## RECORDED INFORMATION
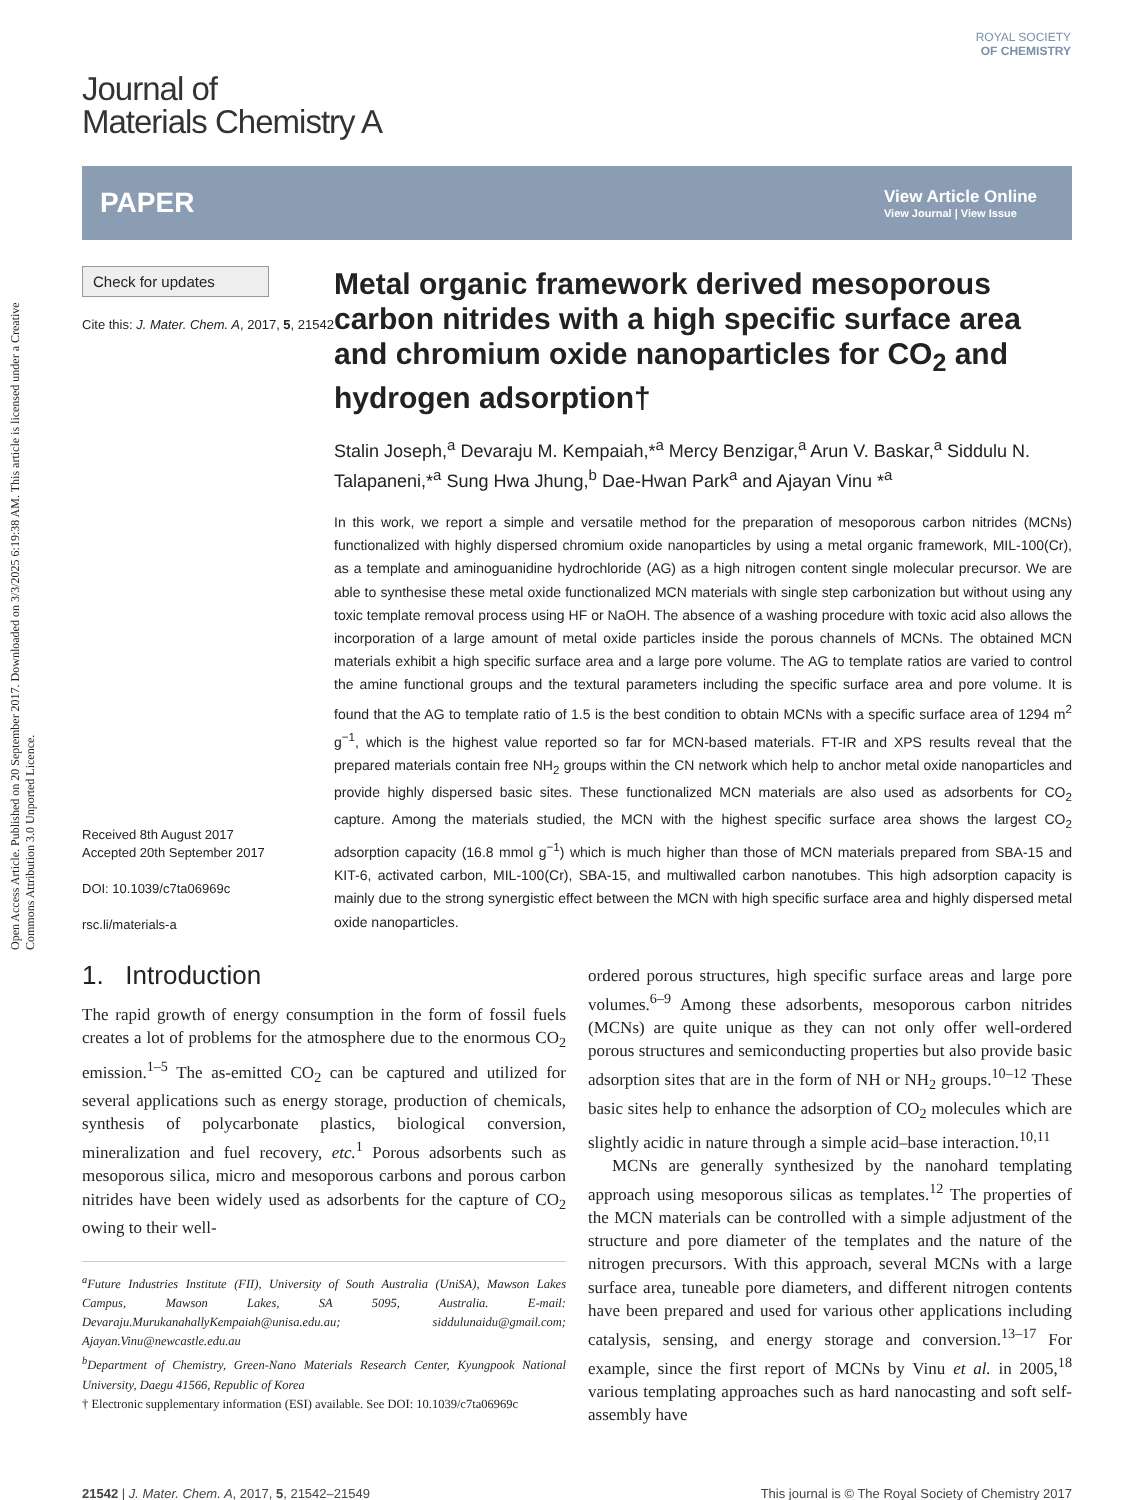Open Access Article. Published on 20 September 2017. Downloaded on 3/3/2025 6:19:38 AM. This article is licensed under a Creative Commons Attribution 3.0 Unported Licence.
ROYAL SOCIETY
OF CHEMISTRY
Journal of
Materials Chemistry A
PAPER
View Article Online
View Journal | View Issue
Check for updates
Cite this: J. Mater. Chem. A, 2017, 5, 21542
Received 8th August 2017
Accepted 20th September 2017
DOI: 10.1039/c7ta06969c
rsc.li/materials-a
Metal organic framework derived mesoporous carbon nitrides with a high specific surface area and chromium oxide nanoparticles for CO<sub>2</sub> and hydrogen adsorption†
Stalin Joseph,<sup>a</sup> Devaraju M. Kempaiah,*<sup>a</sup> Mercy Benzigar,<sup>a</sup> Arun V. Baskar,<sup>a</sup> Siddulu N. Talapaneni,*<sup>a</sup> Sung Hwa Jhung,<sup>b</sup> Dae-Hwan Park<sup>a</sup> and Ajayan Vinu *<sup>a</sup>
In this work, we report a simple and versatile method for the preparation of mesoporous carbon nitrides (MCNs) functionalized with highly dispersed chromium oxide nanoparticles by using a metal organic framework, MIL-100(Cr), as a template and aminoguanidine hydrochloride (AG) as a high nitrogen content single molecular precursor. We are able to synthesise these metal oxide functionalized MCN materials with single step carbonization but without using any toxic template removal process using HF or NaOH. The absence of a washing procedure with toxic acid also allows the incorporation of a large amount of metal oxide particles inside the porous channels of MCNs. The obtained MCN materials exhibit a high specific surface area and a large pore volume. The AG to template ratios are varied to control the amine functional groups and the textural parameters including the specific surface area and pore volume. It is found that the AG to template ratio of 1.5 is the best condition to obtain MCNs with a specific surface area of 1294 m<sup>2</sup> g<sup>−1</sup>, which is the highest value reported so far for MCN-based materials. FT-IR and XPS results reveal that the prepared materials contain free NH<sub>2</sub> groups within the CN network which help to anchor metal oxide nanoparticles and provide highly dispersed basic sites. These functionalized MCN materials are also used as adsorbents for CO<sub>2</sub> capture. Among the materials studied, the MCN with the highest specific surface area shows the largest CO<sub>2</sub> adsorption capacity (16.8 mmol g<sup>−1</sup>) which is much higher than those of MCN materials prepared from SBA-15 and KIT-6, activated carbon, MIL-100(Cr), SBA-15, and multiwalled carbon nanotubes. This high adsorption capacity is mainly due to the strong synergistic effect between the MCN with high specific surface area and highly dispersed metal oxide nanoparticles.
1. Introduction
The rapid growth of energy consumption in the form of fossil fuels creates a lot of problems for the atmosphere due to the enormous CO<sub>2</sub> emission.<sup>1–5</sup> The as-emitted CO<sub>2</sub> can be captured and utilized for several applications such as energy storage, production of chemicals, synthesis of polycarbonate plastics, biological conversion, mineralization and fuel recovery, etc.<sup>1</sup> Porous adsorbents such as mesoporous silica, micro and mesoporous carbons and porous carbon nitrides have been widely used as adsorbents for the capture of CO<sub>2</sub> owing to their well-
<sup>a</sup> Future Industries Institute (FII), University of South Australia (UniSA), Mawson Lakes Campus, Mawson Lakes, SA 5095, Australia. E-mail: Devaraju.MurukanahallyKempaiah@unisa.edu.au; siddulunaidu@gmail.com; Ajayan.Vinu@newcastle.edu.au
<sup>b</sup> Department of Chemistry, Green-Nano Materials Research Center, Kyungpook National University, Daegu 41566, Republic of Korea
† Electronic supplementary information (ESI) available. See DOI: 10.1039/c7ta06969c
ordered porous structures, high specific surface areas and large pore volumes.<sup>6–9</sup> Among these adsorbents, mesoporous carbon nitrides (MCNs) are quite unique as they can not only offer well-ordered porous structures and semiconducting properties but also provide basic adsorption sites that are in the form of NH or NH<sub>2</sub> groups.<sup>10–12</sup> These basic sites help to enhance the adsorption of CO<sub>2</sub> molecules which are slightly acidic in nature through a simple acid–base interaction.<sup>10,11</sup>
MCNs are generally synthesized by the nanohard templating approach using mesoporous silicas as templates.<sup>12</sup> The properties of the MCN materials can be controlled with a simple adjustment of the structure and pore diameter of the templates and the nature of the nitrogen precursors. With this approach, several MCNs with a large surface area, tuneable pore diameters, and different nitrogen contents have been prepared and used for various other applications including catalysis, sensing, and energy storage and conversion.<sup>13–17</sup> For example, since the first report of MCNs by Vinu et al. in 2005,<sup>18</sup> various templating approaches such as hard nanocasting and soft self-assembly have
21542 | J. Mater. Chem. A, 2017, 5, 21542–21549 This journal is © The Royal Society of Chemistry 2017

## YOUR INSTRUCTIONS
From the first line of the records through the line with "Stalin Joseph,<sup>a</sup> Devaraju", reproduce each line exactly and leave the pictures out.

## EXERCISE ANSWER
Open Access Article. Published on 20 September 2017. Downloaded on 3/3/2025 6:19:38 AM. This article is licensed under a Creative Commons Attribution 3.0 Unported Licence.
ROYAL SOCIETY
OF CHEMISTRY
Journal of
Materials Chemistry A
PAPER
View Article Online
View Journal | View Issue
Check for updates
Cite this: J. Mater. Chem. A, 2017, 5, 21542
Received 8th August 2017
Accepted 20th September 2017
DOI: 10.1039/c7ta06969c
rsc.li/materials-a
Metal organic framework derived mesoporous carbon nitrides with a high specific surface area and chromium oxide nanoparticles for CO<sub>2</sub> and hydrogen adsorption†
Stalin Joseph,<sup>a</sup> Devaraju M. Kempaiah,*<sup>a</sup> Mercy Benzigar,<sup>a</sup> Arun V. Baskar,<sup>a</sup> Siddulu N. Talapaneni,*<sup>a</sup> Sung Hwa Jhung,<sup>b</sup> Dae-Hwan Park<sup>a</sup> and Ajayan Vinu *<sup>a</sup>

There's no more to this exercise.